В моменты прояснения сознания президенты иногда отбрасывали американскую опеку и возвращались к миссии, которую начинал де Голль. Ширак отказался участвовать в военной агрессии Буша против Ирака, Саркози один, без американцев, урегулировал с Москвой вопросы перемирия с Грузией, Олланд разрабатывал Минские соглашения, чтобы добиться прекращения огня на Украине, таким образом, они совершали действия, достойные нашего призвания в Европе. Им даже удалось подключить к этим действиям Германию. Но увы, эти моменты прояснения сознания были непредсказуемы, половинчаты и краткосрочны.
Вследствие всех этих расхождений Европа снова разделена надвое. Несчастная Украина, расположенная на линии этого разрыва Европейского континента, первой заплатила за всё это кровью, слезами и разрушениями. Россия взывает к исторической справедливости. Европейский союз вмешивается во имя демократических ценностей, которые, по мнению ЕС, являются венцом, завершением исторического процесса. Америка использует эту безумную ссору для завуалированного продвижения на доске своих пешек и делает всё более трудным выход из состояния войны.
Итак, вот где находится Европа спустя треть века после своего воссоединения: ее разделяет бездна непонимания; ее разрывает жестокая война; новый железный занавес, на этот раз навязанный Западом, начинает разделять ее географическое пространство; возобновляется гонка вооружений; и еще более ужасный, чем крах экономических взаимоотношений, разрыв культурных связей угрожает каждой их двух частей конфликта.
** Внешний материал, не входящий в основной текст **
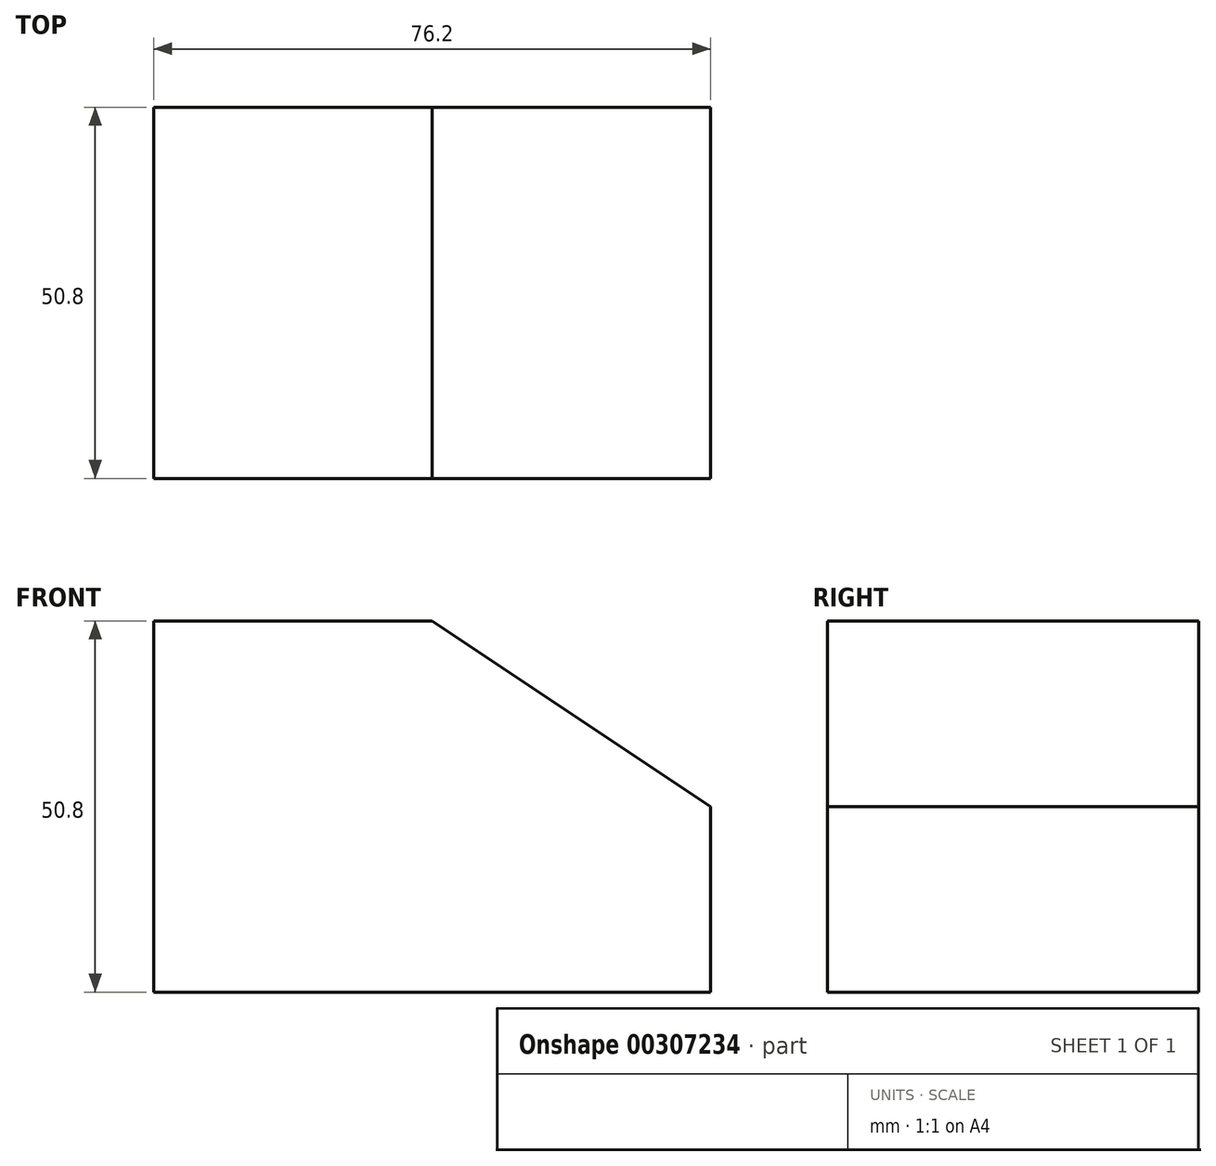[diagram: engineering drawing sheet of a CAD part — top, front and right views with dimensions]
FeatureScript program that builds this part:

Великий европеец Иоанн-Павел Второй говорил, что наш континент может нормально дышать только своими двумя легкими. Сейчас же, что на Западе, что на Востоке, могут дышать только одним из них. Это зловещие предзнаменования для обеих частей Европы. Но настоящие европейцы не должны предаваться унынию. Даже если сегодня голос их плохо слышен, они и только они смогут установить мир на нашем континенте и вернуть ему величие и процветание.